───── DATA ─────

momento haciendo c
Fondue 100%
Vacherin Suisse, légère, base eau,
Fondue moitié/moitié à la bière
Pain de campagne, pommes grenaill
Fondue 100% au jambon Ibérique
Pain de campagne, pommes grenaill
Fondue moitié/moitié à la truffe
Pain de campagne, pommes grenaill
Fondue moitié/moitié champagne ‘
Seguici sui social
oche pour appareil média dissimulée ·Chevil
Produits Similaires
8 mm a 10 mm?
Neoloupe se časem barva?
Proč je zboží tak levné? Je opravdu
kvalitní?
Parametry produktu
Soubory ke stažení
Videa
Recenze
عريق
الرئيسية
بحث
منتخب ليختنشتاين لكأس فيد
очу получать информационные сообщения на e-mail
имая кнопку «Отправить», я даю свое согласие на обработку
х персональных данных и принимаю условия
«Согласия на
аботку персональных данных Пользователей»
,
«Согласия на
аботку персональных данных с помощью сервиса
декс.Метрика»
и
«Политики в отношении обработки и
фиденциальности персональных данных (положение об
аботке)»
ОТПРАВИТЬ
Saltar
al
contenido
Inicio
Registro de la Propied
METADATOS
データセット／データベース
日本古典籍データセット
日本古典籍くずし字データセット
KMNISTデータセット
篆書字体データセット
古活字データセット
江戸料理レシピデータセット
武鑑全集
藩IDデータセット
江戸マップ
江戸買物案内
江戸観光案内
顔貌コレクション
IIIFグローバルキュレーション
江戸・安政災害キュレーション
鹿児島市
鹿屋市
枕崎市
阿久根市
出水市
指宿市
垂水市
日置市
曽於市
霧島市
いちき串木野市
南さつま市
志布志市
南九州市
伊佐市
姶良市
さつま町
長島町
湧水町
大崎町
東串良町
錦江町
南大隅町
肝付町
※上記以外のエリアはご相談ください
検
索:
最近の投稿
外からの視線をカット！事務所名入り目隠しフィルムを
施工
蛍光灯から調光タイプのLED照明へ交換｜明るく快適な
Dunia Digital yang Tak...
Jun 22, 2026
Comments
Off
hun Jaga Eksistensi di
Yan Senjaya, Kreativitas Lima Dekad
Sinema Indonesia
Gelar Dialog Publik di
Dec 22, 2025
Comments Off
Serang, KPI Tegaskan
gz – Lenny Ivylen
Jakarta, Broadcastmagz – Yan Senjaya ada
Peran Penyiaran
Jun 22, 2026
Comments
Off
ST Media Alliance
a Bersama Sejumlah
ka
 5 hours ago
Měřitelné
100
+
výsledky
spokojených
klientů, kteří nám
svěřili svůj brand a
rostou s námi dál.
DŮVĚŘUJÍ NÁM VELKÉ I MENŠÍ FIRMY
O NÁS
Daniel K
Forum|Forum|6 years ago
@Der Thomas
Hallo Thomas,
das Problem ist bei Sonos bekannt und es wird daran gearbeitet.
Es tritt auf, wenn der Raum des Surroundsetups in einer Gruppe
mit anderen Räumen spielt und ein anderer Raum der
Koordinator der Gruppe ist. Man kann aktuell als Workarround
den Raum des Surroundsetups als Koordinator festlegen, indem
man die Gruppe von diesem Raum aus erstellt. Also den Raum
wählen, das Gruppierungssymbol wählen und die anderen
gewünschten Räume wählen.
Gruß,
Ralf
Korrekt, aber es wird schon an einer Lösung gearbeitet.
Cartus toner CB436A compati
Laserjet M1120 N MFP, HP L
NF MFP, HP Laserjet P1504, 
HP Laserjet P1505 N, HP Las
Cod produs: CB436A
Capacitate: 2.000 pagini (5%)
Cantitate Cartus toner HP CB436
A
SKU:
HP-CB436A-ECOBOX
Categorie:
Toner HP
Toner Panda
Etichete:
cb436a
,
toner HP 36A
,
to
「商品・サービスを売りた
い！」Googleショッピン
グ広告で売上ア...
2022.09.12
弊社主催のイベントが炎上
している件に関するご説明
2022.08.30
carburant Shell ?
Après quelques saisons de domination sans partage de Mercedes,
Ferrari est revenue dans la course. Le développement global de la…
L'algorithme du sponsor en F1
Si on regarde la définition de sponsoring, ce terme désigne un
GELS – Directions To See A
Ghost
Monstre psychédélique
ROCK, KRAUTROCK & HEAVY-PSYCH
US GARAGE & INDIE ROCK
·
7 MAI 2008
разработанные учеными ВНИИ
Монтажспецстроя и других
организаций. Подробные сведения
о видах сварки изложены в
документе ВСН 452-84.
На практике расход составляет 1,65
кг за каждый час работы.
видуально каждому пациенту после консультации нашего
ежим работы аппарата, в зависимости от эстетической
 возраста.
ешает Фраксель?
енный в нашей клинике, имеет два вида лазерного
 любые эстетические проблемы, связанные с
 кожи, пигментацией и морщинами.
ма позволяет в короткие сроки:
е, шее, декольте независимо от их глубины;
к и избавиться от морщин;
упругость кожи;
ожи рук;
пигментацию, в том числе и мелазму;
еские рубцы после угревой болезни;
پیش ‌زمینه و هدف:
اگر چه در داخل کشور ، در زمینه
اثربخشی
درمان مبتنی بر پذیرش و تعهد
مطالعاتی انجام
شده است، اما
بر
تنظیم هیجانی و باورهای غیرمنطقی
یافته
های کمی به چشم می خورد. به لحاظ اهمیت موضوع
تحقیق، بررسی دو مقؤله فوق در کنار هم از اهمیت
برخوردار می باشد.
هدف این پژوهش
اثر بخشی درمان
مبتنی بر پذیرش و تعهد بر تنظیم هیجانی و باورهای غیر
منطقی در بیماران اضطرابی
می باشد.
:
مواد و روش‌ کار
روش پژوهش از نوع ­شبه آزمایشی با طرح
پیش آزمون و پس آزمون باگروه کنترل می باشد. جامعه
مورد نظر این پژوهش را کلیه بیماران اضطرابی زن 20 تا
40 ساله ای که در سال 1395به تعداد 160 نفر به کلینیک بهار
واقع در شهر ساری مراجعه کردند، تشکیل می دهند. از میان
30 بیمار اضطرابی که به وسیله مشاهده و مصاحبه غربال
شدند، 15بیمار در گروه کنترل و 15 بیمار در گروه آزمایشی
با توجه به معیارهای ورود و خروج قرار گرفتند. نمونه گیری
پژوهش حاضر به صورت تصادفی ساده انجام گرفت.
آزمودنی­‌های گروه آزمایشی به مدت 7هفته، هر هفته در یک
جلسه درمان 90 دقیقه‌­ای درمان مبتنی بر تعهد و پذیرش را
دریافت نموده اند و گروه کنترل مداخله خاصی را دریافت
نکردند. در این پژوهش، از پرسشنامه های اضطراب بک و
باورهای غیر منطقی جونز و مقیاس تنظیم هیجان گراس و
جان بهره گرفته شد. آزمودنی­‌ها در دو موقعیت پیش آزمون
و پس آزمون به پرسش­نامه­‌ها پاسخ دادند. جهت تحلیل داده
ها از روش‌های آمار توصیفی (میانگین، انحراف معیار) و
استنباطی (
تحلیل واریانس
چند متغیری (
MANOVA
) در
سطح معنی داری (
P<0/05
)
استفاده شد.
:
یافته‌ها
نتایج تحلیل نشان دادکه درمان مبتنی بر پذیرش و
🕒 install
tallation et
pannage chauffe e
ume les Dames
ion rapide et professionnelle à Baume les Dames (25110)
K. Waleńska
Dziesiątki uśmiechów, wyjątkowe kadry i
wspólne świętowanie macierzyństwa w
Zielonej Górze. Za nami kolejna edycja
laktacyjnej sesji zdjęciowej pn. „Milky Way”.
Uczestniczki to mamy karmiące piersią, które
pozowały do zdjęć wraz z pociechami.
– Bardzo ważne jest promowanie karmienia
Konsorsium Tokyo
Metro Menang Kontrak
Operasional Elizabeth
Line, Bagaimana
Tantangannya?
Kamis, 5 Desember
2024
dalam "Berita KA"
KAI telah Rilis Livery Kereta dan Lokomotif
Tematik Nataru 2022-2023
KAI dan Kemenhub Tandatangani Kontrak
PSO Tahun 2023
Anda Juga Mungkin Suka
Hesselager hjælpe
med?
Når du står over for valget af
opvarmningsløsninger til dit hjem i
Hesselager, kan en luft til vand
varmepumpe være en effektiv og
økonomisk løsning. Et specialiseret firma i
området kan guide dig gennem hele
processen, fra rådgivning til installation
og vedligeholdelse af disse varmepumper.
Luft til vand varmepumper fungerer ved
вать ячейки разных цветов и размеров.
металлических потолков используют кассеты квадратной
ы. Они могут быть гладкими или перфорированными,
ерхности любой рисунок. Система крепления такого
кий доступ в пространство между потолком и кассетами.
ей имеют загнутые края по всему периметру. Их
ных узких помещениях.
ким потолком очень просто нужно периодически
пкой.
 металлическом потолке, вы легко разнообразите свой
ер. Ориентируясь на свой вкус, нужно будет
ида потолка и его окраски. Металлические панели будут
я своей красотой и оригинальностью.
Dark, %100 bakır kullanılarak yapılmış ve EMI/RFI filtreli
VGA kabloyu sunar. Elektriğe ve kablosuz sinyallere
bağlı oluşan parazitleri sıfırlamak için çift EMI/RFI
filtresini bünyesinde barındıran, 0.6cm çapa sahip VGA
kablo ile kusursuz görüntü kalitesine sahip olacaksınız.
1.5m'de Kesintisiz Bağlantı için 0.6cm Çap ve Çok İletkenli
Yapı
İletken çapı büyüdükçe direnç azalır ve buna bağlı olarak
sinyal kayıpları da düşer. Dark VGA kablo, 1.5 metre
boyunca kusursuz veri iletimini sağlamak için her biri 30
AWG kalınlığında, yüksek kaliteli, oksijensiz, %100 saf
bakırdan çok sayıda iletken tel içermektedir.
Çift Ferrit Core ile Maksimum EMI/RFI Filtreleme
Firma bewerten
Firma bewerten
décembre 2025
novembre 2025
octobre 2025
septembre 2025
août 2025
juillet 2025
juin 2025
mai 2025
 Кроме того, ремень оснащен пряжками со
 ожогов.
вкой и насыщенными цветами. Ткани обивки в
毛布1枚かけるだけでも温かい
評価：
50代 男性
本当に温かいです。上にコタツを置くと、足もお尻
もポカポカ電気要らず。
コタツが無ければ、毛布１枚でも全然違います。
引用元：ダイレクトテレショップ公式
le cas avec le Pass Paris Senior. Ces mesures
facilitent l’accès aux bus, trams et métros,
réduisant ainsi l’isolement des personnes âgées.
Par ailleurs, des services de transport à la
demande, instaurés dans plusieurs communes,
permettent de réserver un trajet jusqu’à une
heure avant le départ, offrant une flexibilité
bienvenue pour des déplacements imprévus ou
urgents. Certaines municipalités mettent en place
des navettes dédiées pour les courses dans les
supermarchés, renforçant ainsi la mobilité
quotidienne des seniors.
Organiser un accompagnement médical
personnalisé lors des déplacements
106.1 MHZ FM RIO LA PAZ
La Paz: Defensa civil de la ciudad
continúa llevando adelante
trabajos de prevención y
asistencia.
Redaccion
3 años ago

─────

WRITTEN TASK – Reproduce verbatim every line from the start of the records through the line containing "х персональных данных и принимаю условия", including that line.

WRITTEN RESPONSE –
momento haciendo c
Fondue 100%
Vacherin Suisse, légère, base eau,
Fondue moitié/moitié à la bière
Pain de campagne, pommes grenaill
Fondue 100% au jambon Ibérique
Pain de campagne, pommes grenaill
Fondue moitié/moitié à la truffe
Pain de campagne, pommes grenaill
Fondue moitié/moitié champagne ‘
Seguici sui social
oche pour appareil média dissimulée ·Chevil
Produits Similaires
8 mm a 10 mm?
Neoloupe se časem barva?
Proč je zboží tak levné? Je opravdu
kvalitní?
Parametry produktu
Soubory ke stažení
Videa
Recenze
عريق
الرئيسية
بحث
منتخب ليختنشتاين لكأس فيد
очу получать информационные сообщения на e-mail
имая кнопку «Отправить», я даю свое согласие на обработку
х персональных данных и принимаю условия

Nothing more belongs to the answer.